Боги осенью - страница 16
Утром, когда Алиса, объявив, что «мальчики, да оказывается, у вас тут есть нечего; вот что значит – мужчины сами о себе не в состоянии позаботиться», – отказавшись от моих денег, объяснив, что деньги у нее как раз есть, умчалась в магазин, чтобы купить хотя бы яйца и молоко, я, видимо находясь еще под воздействием бессонной ночи, ехидно и вместе с тем обиженно спросил Геррика:
– Когда это ты меня посвятил? Я что-то не припоминаю…
Честно говоря, я от него ничего не требовал. У них свои правила жизни, у меня – свои. Однако Геррик после моих слов как бы окаменел – просидел так секунду, а потом встал и молча ушел к себе в комнату.

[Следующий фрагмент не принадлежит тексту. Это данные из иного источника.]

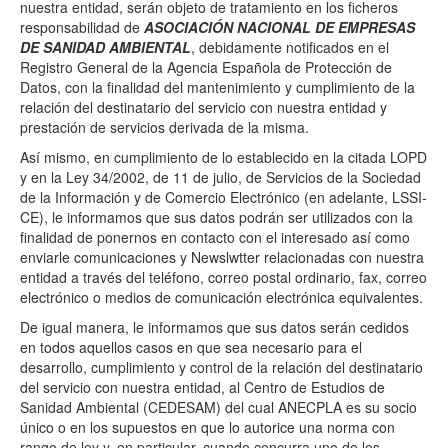
nuestra entidad, serán objeto de tratamiento en los ficheros
responsabilidad de
ASOCIACIÓN NACIONAL DE EMPRESAS
DE SANIDAD AMBIENTAL
, debidamente notificados en el
Registro General de la Agencia Española de Protección de
Datos, con la finalidad del mantenimiento y cumplimiento de la
relación del destinatario del servicio con nuestra entidad y
prestación de servicios derivada de la misma.
Así mismo, en cumplimiento de lo establecido en la citada LOPD
y en la Ley 34/2002, de 11 de julio, de Servicios de la Sociedad
de la Información y de Comercio Electrónico (en adelante, LSSI-
CE), le informamos que sus datos podrán ser utilizados con la
finalidad de ponernos en contacto con el interesado así como
enviarle comunicaciones y Newslwtter relacionadas con nuestra
entidad a través del teléfono, correo postal ordinario, fax, correo
electrónico o medios de comunicación electrónica equivalentes.
De igual manera, le informamos que sus datos serán cedidos
en todos aquellos casos en que sea necesario para el
desarrollo, cumplimiento y control de la relación del destinatario
del servicio con nuestra entidad, al Centro de Estudios de
Sanidad Ambiental (CEDESAM) del cual ANECPLA es su socio
único o en los supuestos en que lo autorice una norma con
rango de ley y, en particular, cuando concurra uno de los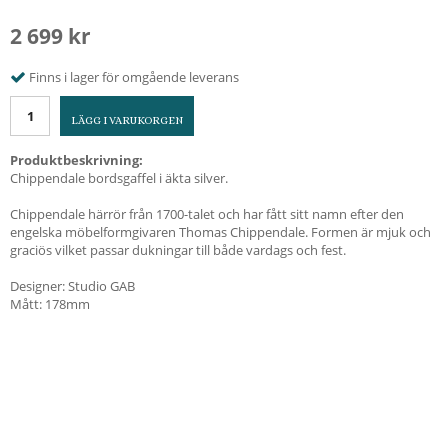
2 699 kr
Finns i lager för omgående leverans
LÄGG I VARUKORGEN
Produktbeskrivning:
Chippendale bordsgaffel i äkta silver.
Chippendale härrör från 1700-talet och har fått sitt namn efter den
engelska möbelformgivaren Thomas Chippendale. Formen är mjuk och
graciös vilket passar dukningar till både vardags och fest.
Designer: Studio GAB
Mått: 178mm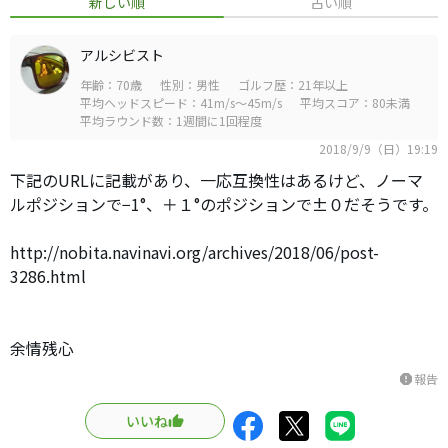
新しい順
古い順
アルシビスト
年齢：70歳
性別：男性
ゴルフ歴：21年以上
平均ヘッドスピード：41m/s～45m/s
平均スコア：80未満
平均ラウンド数：1週間に1回程度
2018/9/9（日）19:19
下記のURLに記載があり、一応互換性はあるけど、ノーマ
ルポジションで−1°、＋１°のポジションで±０だそうです。
http://nobita.navinavi.org/archives/2018/06/post-
3286.html
余情残心
報告
report
いいね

Я думал, что он на меня обиделся, – все-таки так, с сарказмом, я с ним до сих пор не разговаривал, но минут, наверное, через пять дверь из комнаты распахнулась, Геррик вырос на пороге, угрюмый, сосредоточенный, и, как вчера Алиса, обдав меня сияющей голубизной, мрачновато предложил:
– Заходи…
Она даже переоделся по такому случаю. Теперь на нем была та кожаная безрукавка, в которой я его впервые увидел, кожаные же (или из чего-то напоминающего кожу) джинсы и уже упоминавшиеся сапожки с металлическими заклепками. Но все – чистое, в отличие от первого раза, точно выстиранное, без каких-либо следов крови. Льняные шелковистые волосы спадают на плечи. На безымянном пальце – массивный перстень с синим, удивительно искристым камнем.
Главное же – на журнальном столике, недалеко от торшера, светил тусклым металлом обнаженный меч – Эрринор, как Геррик называл, – и по гладкой поверхности проносились дымные расплывчатые тени.
Атласная синяя лента обвивала эфес.
Я почувствовал некоторое волнение от происходящего.
А Геррик взял меч, прижал его к правой стороне груди, клинком вверх, и отставил вбок свободную руку с раскрытой ладонью.
– Посвящение в воины Дома Герриков! – напевно провозгласил он. – Ты, пришедший сюда, готов ли стать воином Дома Герриков?
– Готов, – ответил я, чуть было по глупости не пожав плечами.
– Готов ли ты сражаться за Дом Герриков, когда призовет тебя к этому твой долг, и готов ли ты отдать за Дом Герриков свою жизнь, если потребуется?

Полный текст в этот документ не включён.